Violée par son mari lors de sa nuit de noces à 17 ans, Divya a maintes fois décrit les souffrances endurées dans sa vie conjugale. Une expérience répandue en Inde, favorisée par cette terrifiante lacune juridique. "Je lui ai dit que je n'avais jamais eu de rapports sexuels et je lui ai demandé si nous pouvions y aller doucement, raconte Divya (son nom a été modifié pour protéger son identité), 19 ans. Il a répondu : 'Non, la première nuit est très importante pour nous, les hommes'". Il l'a alors giflée violemment, lui a arraché ses vêtements et l'a forcée à avoir un rapport sexuel.
Parfois, il me mettait un couteau sous la gorge et me mettait au défi de dire non. Divya
Le mariage de Divya a été arrangé en 2022, comme c'est souvent le cas en Inde. Mais sa famille n'a pas versé au mari la dot habituelle, qui est très élevée, ce dont il s'est servi contre elle. "Ce n'est pas comme si tes parents avaient donné une dot, je peux au moins faire ça", aurait-il justifié selon Divya. S'en sont alors suivi dix-neuf mois d'agressions sexuelles et physiques. "Parfois, il me mettait un couteau sous la gorge et me mettait au défi de dire non. (Il disait) 'Tu es ma femme, j'ai tous les droits sur toi'".

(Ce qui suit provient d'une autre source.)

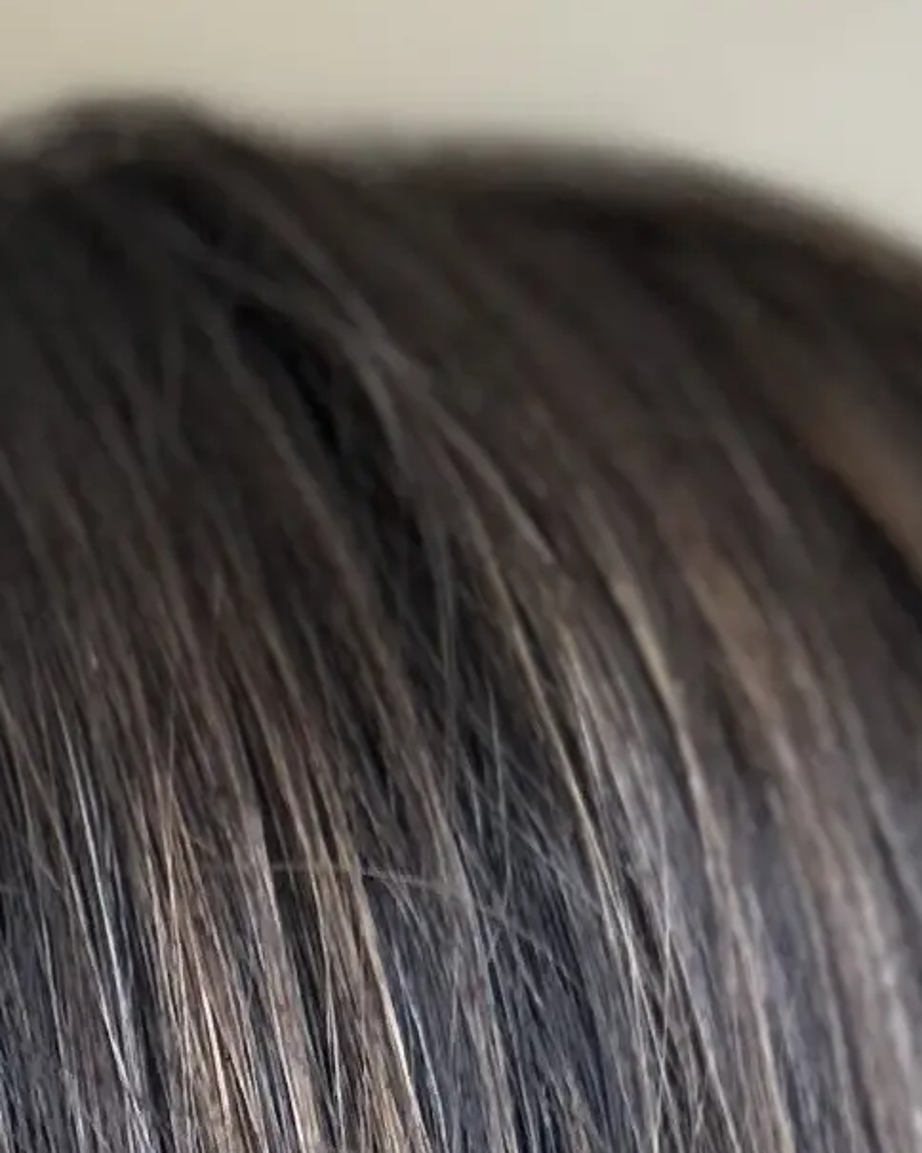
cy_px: 2788
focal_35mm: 169
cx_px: 373
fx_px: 5765
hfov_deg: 9.1
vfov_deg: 10.0
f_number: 1.5
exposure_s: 1/121
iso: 80
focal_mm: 5.7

En Inde, 6% des femmes mariées âgées de 18 à 49 ans font état de violences sexuelles de la part de leur conjoint, selon la dernière enquête nationale sur la santé des familles menée par le gouvernement. Dans le pays le plus peuplé du monde, cela signifie que plus de 10 millions de femmes ont été victimes de violences sexuelles de la part de leur mari. Près de 18% des femmes mariées estiment qu'elles ne peuvent pas dire non si leur mari veut avoir des relations sexuelles, selon l'enquête sur la santé.
Beaucoup de filles endurent encore ce genre de choses, jour et nuit Ces hommes doivent être punis. Divya
Swati Sharma, 24 ans, mère de deux enfants, dit avoir épousé un homme par amour. Mais lorsqu'il était en colère, il s'en prenait à elle. Si elle refusait les rapports sexuels, il l'accusait d'avoir une liaison. Le point de non-retour s'est produit le jour où l'a déshabillée devant leurs enfants, en attendant qu'ils dorment. "Ensuite, il a commencé à avoir des relations sexuelles avec moi, se souvient-elle. Il ne m'a pas quittée avant d'avoir eu ce qu'il voulait". Elle a fait ses valises, pris ses enfants et est partie.
Malgré les agressions, certaines femmes retournent auprès de maris violents, craignant pour leurs enfants et subissant une forte pression sociale. Swati Sharma est retournée auprès de son mari, après que celui-ci a suivi une thérapie et l'a persuadée de revenir. Divya, elle, s'est échappée mais vit toujours dans la peur. Son mari a envoyé un message à sa mère pour la menacer de ne pas la laisser vivre.
Elle se dit cependant "fière" d'être partie. "Beaucoup de filles endurent encore ce genre de choses, jour et nuit, dit-elle. Ces hommes doivent être punis".